ON CHARLIE BROOKER

February 9th, 2011

I love Charlie Brooker. Reading his filth in PC Zone in the late ’90s is ultimately the reason I’m now a professional writer. But this isn’t a post about that – it’s about how Charlie Brooker is changing.

At first, seeing his scowling Guardian masthead photo suddenly animated and on television was hard to get used to. But as the first series of Screenwipe went on, it became part of the reason he was so much fun to watch. He was one of us – a normal person saying things we’d always thought, but had never been smart enough to articulate. He knew he wasn’t the image of the archetypal TV presenter, punctuating every other segment with a joke about how he looked like a ‘paedophile walrus’ or had a ‘face like a bag of dented bells’, endearing him to us even more.

Humility, and normality, are rare commodities on TV, as Brooker himself has often pointed out on his various ‘wipes’, and more recently on How TV Ruined Your Life. In ‘Aspiration’ we see a repeat of a section from Screenwipe – this time with a massively inflated budget – in which he talks about the disparity between the misleading gloss of television and cruel, bastard reality.

But compare the two and you realise that success in television is having a visible effect on Brooker himself. This makes his comments about ‘prettified televisual delusions’ feel less convincing; his words don’t ring as true now that he has designer stubble, nicely cut suits and a hot celebrity wife-to-be.

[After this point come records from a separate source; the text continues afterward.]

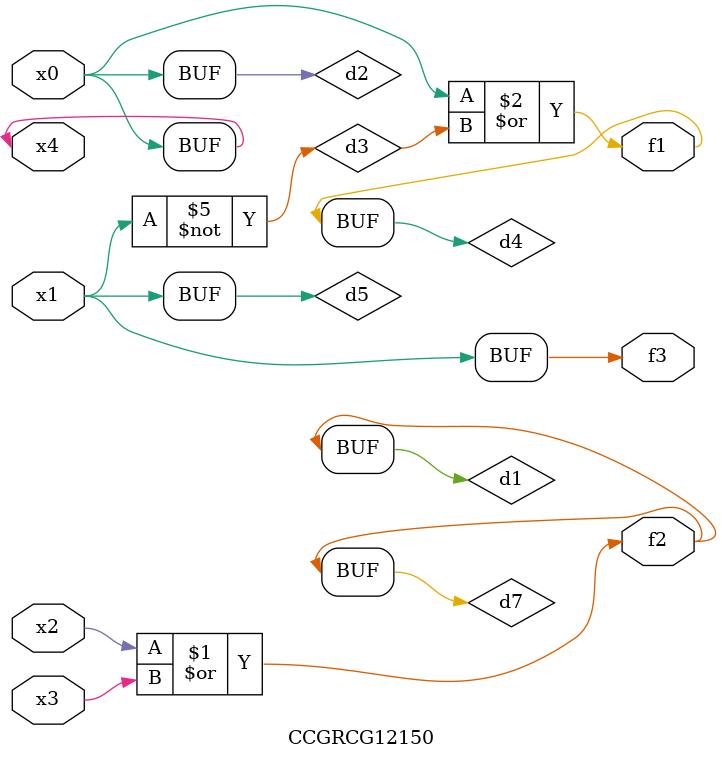
<source format=v>
module CCGRCG12150(
	input x0, x1, x2, x3, x4,
	output f1, f2, f3
);

	wire d1, d2, d3, d4, d5, d6, d7;

	or (d1, x2, x3);
	buf (d2, x0, x4);
	not (d3, x1);
	or (d4, d2, d3);
	not (d5, d3);
	nand (d6, d1, d3);
	or (d7, d1);
	assign f1 = d4;
	assign f2 = d7;
	assign f3 = d5;
endmodule

</source>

Brooker’s success is well-deserved, of course. He’s one of the smartest writers and broadcasters on telly. But as he becomes more involved in the medium he made his fame and fortune sneering at, he could fall into the same traps himself. The bitter, alienated misanthrope schtick doesn’t have as much resonance when you’re swaggering around with a hundred-quid haircut and Konnie Huq on your arm.